WORK TASK – Please keep the images out and set down the data exactly as given.

SOURCE DATA –

------------------------------------------------------------

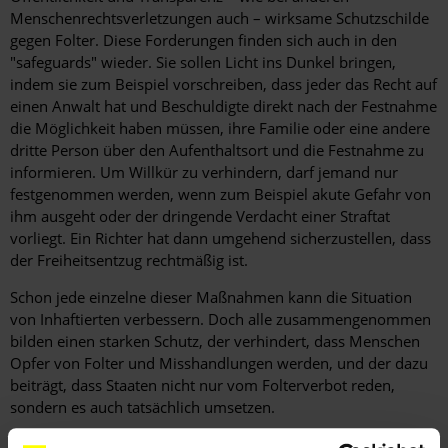
Menschenrechtsverletzungen auch – wirksame Schutzschilde
gegen Folter. Diese Forderungen finden sich auch in den
"safeguards" wieder. Sie sollen Licht ins Dunkel bringen,
indem sie zum Beispiel vorschreiben, dass jeder das Recht auf
einen Anwalt hat und Beschuldigte direkt nach der Festnahme
die Möglichkeit haben müssen, ihre Familie oder eine andere
dritte Person über den Aufenthaltsort und die Festnahme zu
informieren. Um Willkür zu verhindern, darf jemand nur
festgenommen werden, wenn zum Beispiel akute Gefahr von
ihm ausgeht oder der dringende Verdacht einer Straftat
vorliegt. Ein Richter hat dann umgehend sicherzustellen, dass
der Freiheitsentzug rechtmäßig ist.
Schon jede einzelne dieser Maßnahmen kann die Situation
von Inhaftierten verbessern. Doch alle zusammengenommen
bilden einen starken Schutz, der verhindert, dass Menschen
Opfer von Folter und Misshandlungen werden, und der dazu
beiträgt, dass Staaten nicht nur vom Folterverbot reden,
sondern es auch tatsächlich umsetzen.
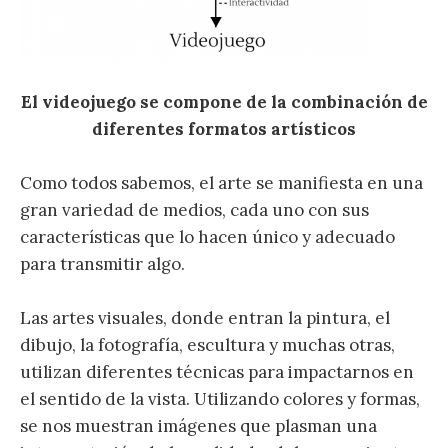
El videojuego se compone de la combinación de
diferentes formatos artísticos
Como todos sabemos, el arte se manifiesta en una
gran variedad de medios, cada uno con sus
características que lo hacen único y adecuado
para transmitir algo.
Las artes visuales, donde entran la pintura, el
dibujo, la fotografía, escultura y muchas otras,
utilizan diferentes técnicas para impactarnos en
el sentido de la vista. Utilizando colores y formas,
se nos muestran imágenes que plasman una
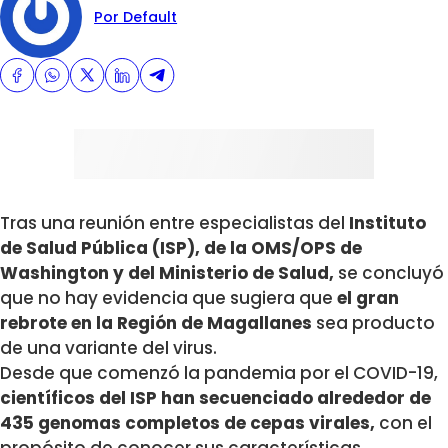
Por Default
Tras una reunión entre especialistas del
Instituto
de Salud Pública (ISP), de la OMS/OPS de
Washington y del Ministerio de Salud,
se concluyó
que no hay evidencia que sugiera que
el gran
rebrote en la Región de Magallanes
sea producto
de una variante del virus.
Desde que comenzó la pandemia por el COVID-19,
científicos del ISP han secuenciado alrededor de
435 genomas completos de cepas virales,
con el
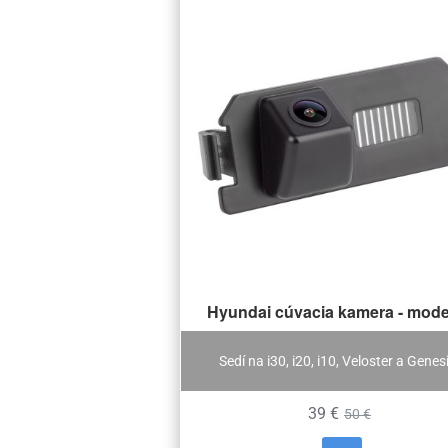
Hyundai cúvacia kamera - mode
Sedí na i30, i20, i10, Veloster a Genes
39 €
50 €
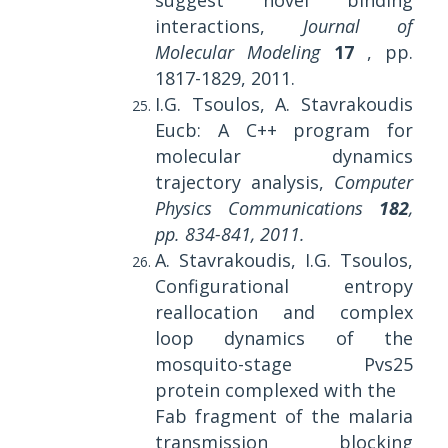
suggest novel binding
interactions,
Journal of
Molecular Modeling
17
, pp.
1817-1829, 2011.
I.G. Tsoulos, A. Stavrakoudis
Eucb: A C++ program for
molecular dynamics
trajectory analysis,
Computer
Physics Communications
182
,
pp. 834-841, 2011.
A. Stavrakoudis, I.G. Tsoulos,
Configurational entropy
reallocation and complex
loop dynamics of the
mosquito-stage Pvs25
protein complexed with the
Fab fragment of the malaria
transmission blocking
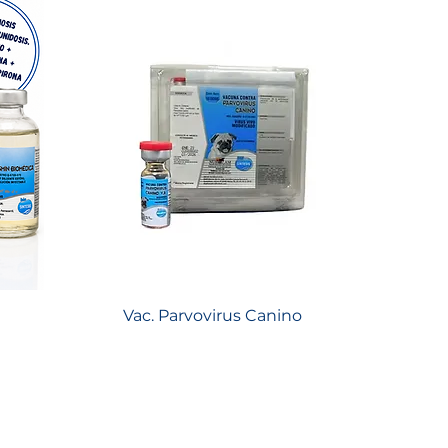
Vac. Parvovirus Canino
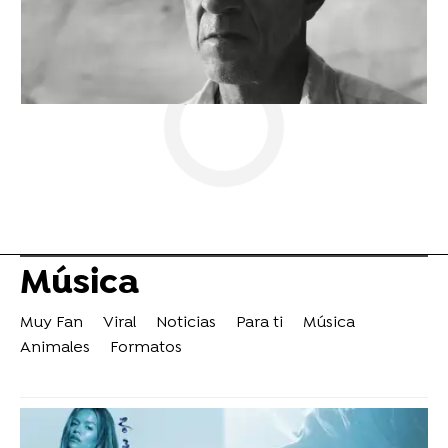
Música
Muy Fan
Viral
Noticias
Para ti
Música
Animales
Formatos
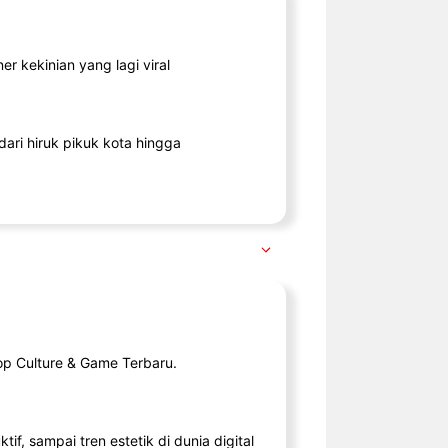
r kekinian yang lagi viral
ari hiruk pikuk kota hingga
op Culture & Game Terbaru.
tif, sampai tren estetik di dunia digital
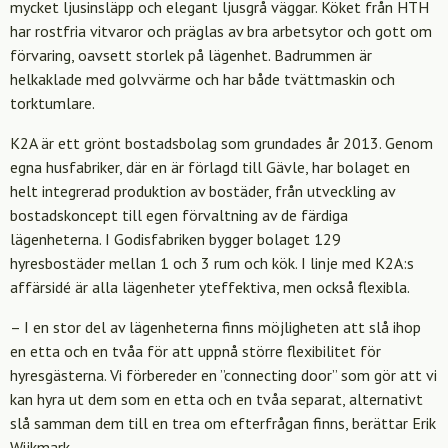
mycket ljusinsläpp och elegant ljusgrå väggar. Köket från HTH
har rostfria vitvaror och präglas av bra arbetsytor och gott om
förvaring, oavsett storlek på lägenhet. Badrummen är
helkaklade med golvvärme och har både tvättmaskin och
torktumlare.
K2A är ett grönt bostadsbolag som grundades år 2013. Genom
egna husfabriker, där en är förlagd till Gävle, har bolaget en
helt integrerad produktion av bostäder, från utveckling av
bostadskoncept till egen förvaltning av de färdiga
lägenheterna. I Godisfabriken bygger bolaget 129
hyresbostäder mellan 1 och 3 rum och kök. I linje med K2A:s
affärsidé är alla lägenheter yteffektiva, men också flexibla.
– I en stor del av lägenheterna finns möjligheten att slå ihop
en etta och en tvåa för att uppnå större flexibilitet för
hyresgästerna. Vi förbereder en ”connecting door” som gör att vi
kan hyra ut dem som en etta och en tvåa separat, alternativt
slå samman dem till en trea om efterfrågan finns, berättar Erik
Wijkmark.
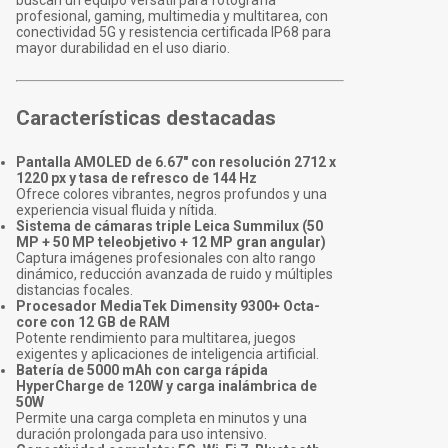
buscan un equipo versátil para fotografía
profesional, gaming, multimedia y multitarea, con
conectividad 5G y resistencia certificada IP68 para
mayor durabilidad en el uso diario.
Características destacadas
Pantalla AMOLED de 6.67" con resolución 2712 x
1220 px y tasa de refresco de 144 Hz
Ofrece colores vibrantes, negros profundos y una
experiencia visual fluida y nítida.
Sistema de cámaras triple Leica Summilux (50
MP + 50 MP teleobjetivo + 12 MP gran angular)
Captura imágenes profesionales con alto rango
dinámico, reducción avanzada de ruido y múltiples
distancias focales.
Procesador MediaTek Dimensity 9300+ Octa-
core con 12 GB de RAM
Potente rendimiento para multitarea, juegos
exigentes y aplicaciones de inteligencia artificial.
Batería de 5000 mAh con carga rápida
HyperCharge de 120W y carga inalámbrica de
50W
Permite una carga completa en minutos y una
duración prolongada para uso intensivo.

------------------------------------------------------------

SOLUTION TO THE EXERCISE –
Menschenrechtsverletzungen auch – wirksame Schutzschilde
gegen Folter. Diese Forderungen finden sich auch in den
"safeguards" wieder. Sie sollen Licht ins Dunkel bringen,
indem sie zum Beispiel vorschreiben, dass jeder das Recht auf
einen Anwalt hat und Beschuldigte direkt nach der Festnahme
die Möglichkeit haben müssen, ihre Familie oder eine andere
dritte Person über den Aufenthaltsort und die Festnahme zu
informieren. Um Willkür zu verhindern, darf jemand nur
festgenommen werden, wenn zum Beispiel akute Gefahr von
ihm ausgeht oder der dringende Verdacht einer Straftat
vorliegt. Ein Richter hat dann umgehend sicherzustellen, dass
der Freiheitsentzug rechtmäßig ist.
Schon jede einzelne dieser Maßnahmen kann die Situation
von Inhaftierten verbessern. Doch alle zusammengenommen
bilden einen starken Schutz, der verhindert, dass Menschen
Opfer von Folter und Misshandlungen werden, und der dazu
beiträgt, dass Staaten nicht nur vom Folterverbot reden,
sondern es auch tatsächlich umsetzen.
El videojuego se compone de la combinación de
diferentes formatos artísticos
Como todos sabemos, el arte se manifiesta en una
gran variedad de medios, cada uno con sus
características que lo hacen único y adecuado
para transmitir algo.
Las artes visuales, donde entran la pintura, el
dibujo, la fotografía, escultura y muchas otras,
utilizan diferentes técnicas para impactarnos en
el sentido de la vista. Utilizando colores y formas,
se nos muestran imágenes que plasman una
Por Default
Tras una reunión entre especialistas del
Instituto
de Salud Pública (ISP), de la OMS/OPS de
Washington y del Ministerio de Salud,
se concluyó
que no hay evidencia que sugiera que
el gran
rebrote en la Región de Magallanes
sea producto
de una variante del virus.
Desde que comenzó la pandemia por el COVID-19,
científicos del ISP han secuenciado alrededor de
435 genomas completos de cepas virales,
con el
Hyundai cúvacia kamera - mode
Sedí na i30, i20, i10, Veloster a Genes
39 €
50 €
suggest novel binding
interactions,
Journal of
Molecular Modeling
17
, pp.
1817-1829, 2011.
I.G. Tsoulos, A. Stavrakoudis
Eucb: A C++ program for
molecular dynamics
trajectory analysis,
Computer
Physics Communications
182
,
pp. 834-841, 2011.
A. Stavrakoudis, I.G. Tsoulos,
Configurational entropy
reallocation and complex
loop dynamics of the
mosquito-stage Pvs25
protein complexed with the
Fab fragment of the malaria
transmission blocking
Vac. Parvovirus Canino
Música
Muy Fan
Viral
Noticias
Para ti
Música
Animales
Formatos
r kekinian yang lagi viral
ari hiruk pikuk kota hingga
op Culture & Game Terbaru.
tif, sampai tren estetik di dunia digital
mycket ljusinsläpp och elegant ljusgrå väggar. Köket från HTH
har rostfria vitvaror och präglas av bra arbetsytor och gott om
förvaring, oavsett storlek på lägenhet. Badrummen är
helkaklade med golvvärme och har både tvättmaskin och
torktumlare.
K2A är ett grönt bostadsbolag som grundades år 2013. Genom
egna husfabriker, där en är förlagd till Gävle, har bolaget en
helt integrerad produktion av bostäder, från utveckling av
bostadskoncept till egen förvaltning av de färdiga
lägenheterna. I Godisfabriken bygger bolaget 129
hyresbostäder mellan 1 och 3 rum och kök. I linje med K2A:s
affärsidé är alla lägenheter yteffektiva, men också flexibla.
– I en stor del av lägenheterna finns möjligheten att slå ihop
en etta och en tvåa för att uppnå större flexibilitet för
hyresgästerna. Vi förbereder en ”connecting door” som gör att vi
kan hyra ut dem som en etta och en tvåa separat, alternativt
slå samman dem till en trea om efterfrågan finns, berättar Erik
Wijkmark.
buscan un equipo versátil para fotografía
profesional, gaming, multimedia y multitarea, con
conectividad 5G y resistencia certificada IP68 para
mayor durabilidad en el uso diario.
Características destacadas
Pantalla AMOLED de 6.67" con resolución 2712 x
1220 px y tasa de refresco de 144 Hz
Ofrece colores vibrantes, negros profundos y una
experiencia visual fluida y nítida.
Sistema de cámaras triple Leica Summilux (50
MP + 50 MP teleobjetivo + 12 MP gran angular)
Captura imágenes profesionales con alto rango
dinámico, reducción avanzada de ruido y múltiples
distancias focales.
Procesador MediaTek Dimensity 9300+ Octa-
core con 12 GB de RAM
Potente rendimiento para multitarea, juegos
exigentes y aplicaciones de inteligencia artificial.
Batería de 5000 mAh con carga rápida
HyperCharge de 120W y carga inalámbrica de
50W
Permite una carga completa en minutos y una
duración prolongada para uso intensivo.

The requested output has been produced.